With load-shedding becoming no longer an intermittent inconvenience but a daily and apparently permanent reality for at least another two years, Eskom CEO Andre de Ruyter and his executive team, appointed three years ago, have been urged to “sort out” the firm’s many problems.
Even at South Africa’s usually reliable nuclear power plant at Koeberg, near Cape Town, there has been unexpected trouble with equipment controlling one of its two units, which were shut down, though with no danger to the reactor itself.
Eskom has consequently been reduced to pleading with customers to cut their consumption in order to protect the grid from complete collapse.
Eskom, which supplies about 95 percent of South Africa’s electricity and over 40 percent of Africa’s, has had decades of poor management, inadequate future planning and insufficient maintenance of its existing, mainly coal-fired plants.
Biggest and costliest
South Africa’s installed capacity was 51.6GWe as of 2020, of which coal-fired stations accounted for about 38GWe, most of which are aged and requiring much maintenance.
But South Africa also has two of the biggest and costliest coal-fired plants in the world, newly built in Medupi and Kusile.

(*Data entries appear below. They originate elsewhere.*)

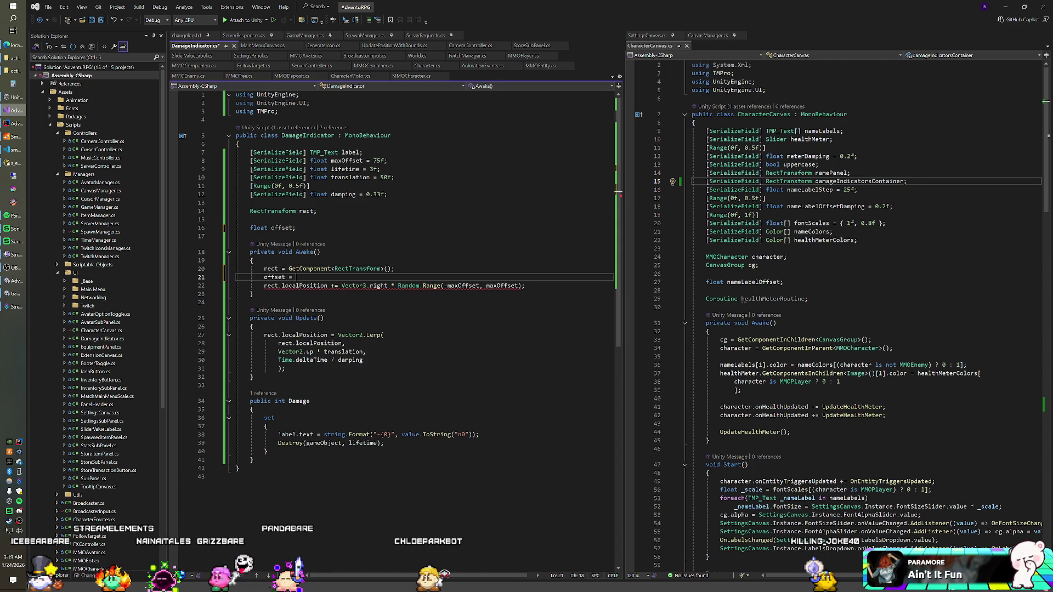
left_click(398, 286)
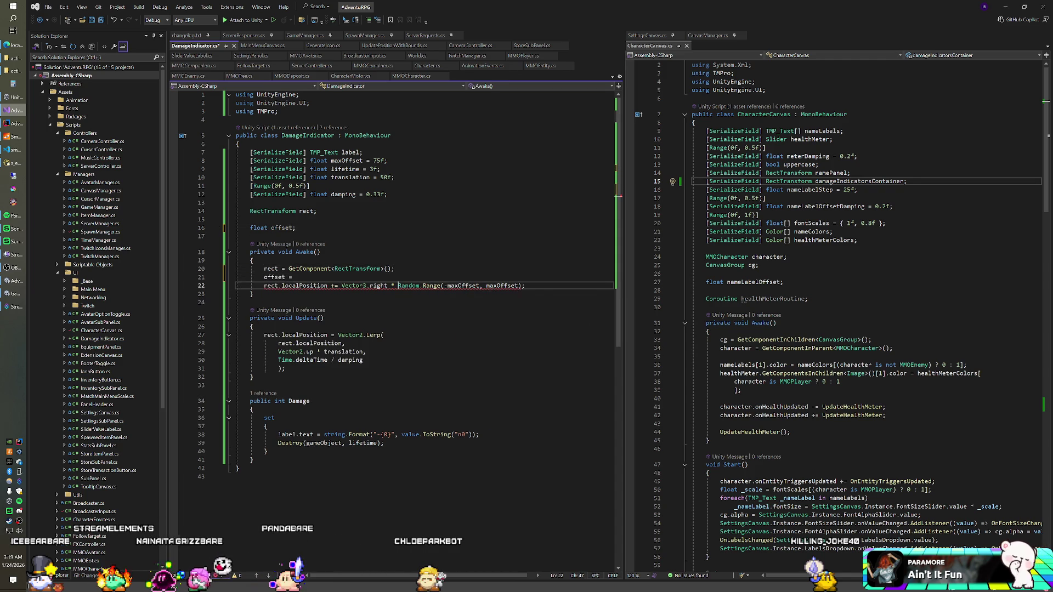
key("ctrl+x")
key("Up")
key("ctrl+v")
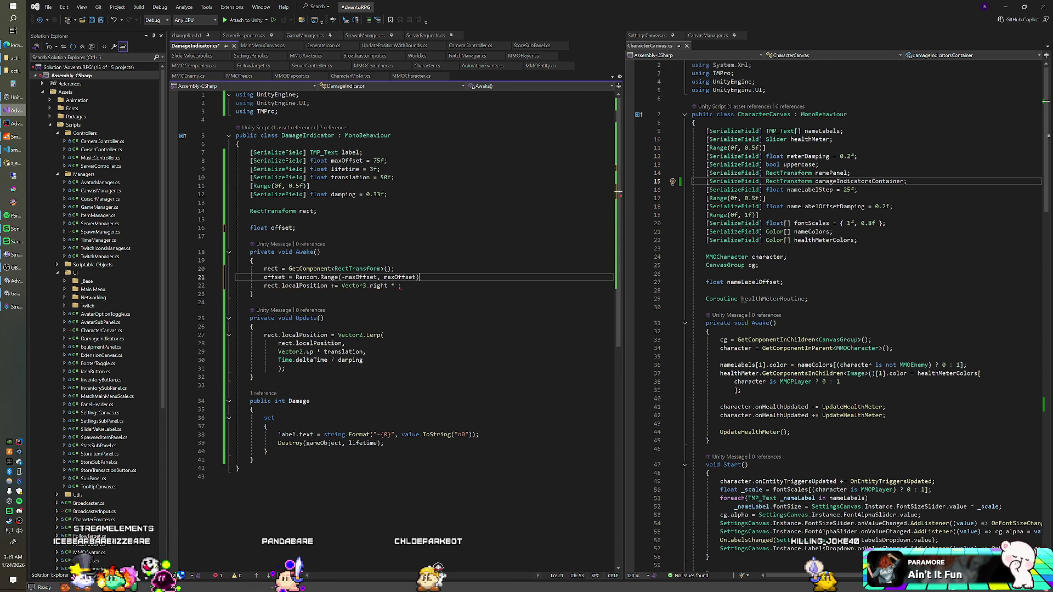
type(";")
Use the offset field where the Random.Range expression used to be.
left_click(399, 286)
type("off")
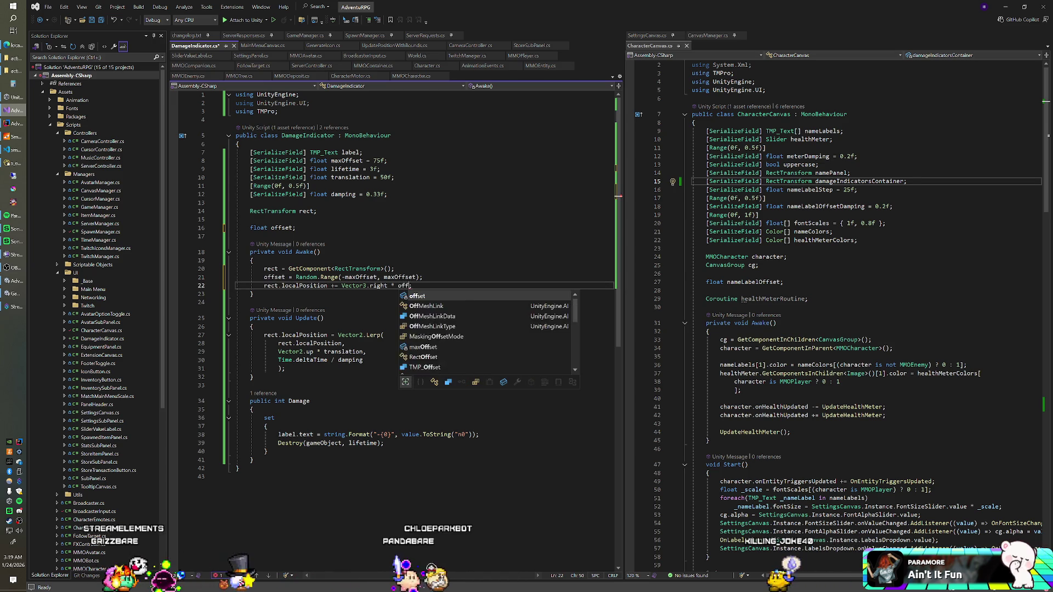
key("Tab")
key("Up")
key("End")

They are also among the most controversial, with enormous cost overruns, extended construction times and costly, post-construction ‘re-engineering’ of key elements in multiple power-producing units.
The latest cuts have been met with renewed calls for a full replacement of the top executive and management teams at Eskom, but such changes were made previously and the situation has only deteriorated since, energy experts point out.
South Africa needs around 32-33GW at peak times in winter to operate without outages, and is supposed to have around 32GW of available capacity at any time, with around 7GW under planned maintenance and the rest taken up by unplanned outages.
With repair teams working 24 hours a day, Eskom is turning to any suppliers there may be. In due course, ordinary citizens will be allowed to feed back rooftop PV and other self-generated electricity into the grid.
As of Monday, September 19, major industrial entities, such as wood pulp and paper producer SAPPI and oil-from-coal maker SASOL, will be able to sell back to the grid any excess energy their co-generational systems may have.
With around 8GW of renewable energy power production – mostly PV, some with storage, and wind – coming online or being set up, South Africa’s energy crisis is expected to begin easing about two years out.
In the latest bid window for independent power producers, another 16GW has been allocated, much to solar with storage.
Together, the extra 24GW should sort out the supply-side constraints on the South African electrical grid, though there are other problems looming, including a very old and under-maintained distribution network.
Meanwhile, Eskom will be staggering from crisis to crisis, the intermittent power it supplies gradually degrading everything that relies on electricity, from computer systems and TVs to the electrical supply grid itself.